Political Deputy Minister of Education of the Republic of China
- In office 2013–2014
- Minister: Wu Se-hwa Chiang Wei-ling
- Administrative Deputy: Chen Der-hwa Lin Shu-chen

Minister of the Council for Cultural Affairs of the Republic of China
- In office 20 May 2008 – 15 November 2009
- Deputy: Chang Yui-tan
- Preceded by: Wang Tuoh
- Succeeded by: Emile Sheng

Personal details
- Born: 14 November 1945 (age 80) Hui'an, Fujian
- Education: National Taiwan University (BA, MA) University of Wisconsin-Madison (PhD)

= Huang Pi-twan =

Taiwanese academic (born 1945)

Huang Pi-twan (黃碧端 (Huáng Bìduān); born 14 November 1945) is a Taiwanese academic and literary scholar.

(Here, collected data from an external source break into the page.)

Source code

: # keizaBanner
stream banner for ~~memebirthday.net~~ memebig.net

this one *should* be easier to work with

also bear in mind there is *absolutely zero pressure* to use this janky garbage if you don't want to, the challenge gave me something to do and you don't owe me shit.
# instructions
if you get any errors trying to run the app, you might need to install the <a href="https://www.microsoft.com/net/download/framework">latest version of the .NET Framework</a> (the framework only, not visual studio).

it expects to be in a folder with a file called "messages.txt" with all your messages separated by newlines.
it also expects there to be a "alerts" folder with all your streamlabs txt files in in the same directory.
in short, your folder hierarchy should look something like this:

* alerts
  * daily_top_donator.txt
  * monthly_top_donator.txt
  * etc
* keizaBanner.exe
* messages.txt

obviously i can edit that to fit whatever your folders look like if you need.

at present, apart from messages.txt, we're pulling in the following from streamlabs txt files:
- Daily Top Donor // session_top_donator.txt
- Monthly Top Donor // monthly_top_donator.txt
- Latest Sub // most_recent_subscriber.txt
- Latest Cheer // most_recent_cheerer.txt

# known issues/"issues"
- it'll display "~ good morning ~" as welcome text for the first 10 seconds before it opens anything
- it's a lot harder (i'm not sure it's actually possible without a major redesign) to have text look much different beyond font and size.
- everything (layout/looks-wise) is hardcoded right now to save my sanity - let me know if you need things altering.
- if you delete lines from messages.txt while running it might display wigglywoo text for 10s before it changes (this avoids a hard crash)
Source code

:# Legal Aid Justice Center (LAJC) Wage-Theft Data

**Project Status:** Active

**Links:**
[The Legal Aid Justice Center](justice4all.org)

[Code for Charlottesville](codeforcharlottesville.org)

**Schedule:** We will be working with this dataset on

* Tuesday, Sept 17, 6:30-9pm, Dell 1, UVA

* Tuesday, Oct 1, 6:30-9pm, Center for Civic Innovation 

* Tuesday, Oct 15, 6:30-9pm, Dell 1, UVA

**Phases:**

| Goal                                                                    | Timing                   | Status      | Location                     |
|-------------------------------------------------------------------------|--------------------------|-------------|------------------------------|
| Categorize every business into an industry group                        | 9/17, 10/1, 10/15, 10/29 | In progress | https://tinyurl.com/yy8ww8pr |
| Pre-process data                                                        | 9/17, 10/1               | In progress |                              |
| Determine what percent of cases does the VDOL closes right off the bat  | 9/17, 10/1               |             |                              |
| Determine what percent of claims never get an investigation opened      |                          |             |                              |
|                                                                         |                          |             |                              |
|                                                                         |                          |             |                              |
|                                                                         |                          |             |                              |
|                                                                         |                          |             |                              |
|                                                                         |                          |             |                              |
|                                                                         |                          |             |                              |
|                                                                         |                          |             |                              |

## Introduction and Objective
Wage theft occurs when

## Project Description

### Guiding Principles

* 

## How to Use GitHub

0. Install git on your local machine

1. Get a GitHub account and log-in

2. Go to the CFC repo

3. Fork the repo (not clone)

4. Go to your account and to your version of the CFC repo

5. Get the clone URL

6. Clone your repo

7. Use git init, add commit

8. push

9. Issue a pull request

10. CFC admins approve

She was the political deputy minister of the Ministry of Education from 2013 to 2014. Previously, she had served as minister of the Council for Cultural Affairs between 2008 and 2009.

==Education==
Huang graduated from National Taiwan University with a bachelor's degree in political science in 1968 and a master's degree in political science in 1971. She then completed doctoral studies in the United States, where she earned her Ph.D. in literature from the University of Wisconsin–Madison in 1980. Her doctoral dissertation, completed under professor Joseph S. M. Lau, was titled, "Utopian imagination in traditional Chinese fiction".

==Academic career==
After completing graduate school, Huang returned to Taiwan to become an associate professor and then chairperson at the Department of Foreign Languages and Literature of National Sun Yat-sen University in Kaohsiung City from 1980 to 1992. From 1992 to 1995, she was the deputy director of National Chiang Kai-shek Cultural Center in Taipei City. From 1995 to 1997, she served as the chairperson of the Department of Foreign Languages and Literature of National Chi Nan University (NCNU) in Nantou County. From 1997 to 2000, she headed the Department of Higher Education of the Ministry of Education. In 2000, she became the dean of the College of Humanities of NCNU. Huang served a six-year term as president of Tainan National University of the Arts in Tainan County from 2000 to 2006. From 2006 to 2007, she was a department chair Shih Chien University in Taipei City. After a promotion to Political Deputy Minister for 2013–2014, Huang left the Ministry of Education and was named the leader of PEN International's Taipei Chinese Center.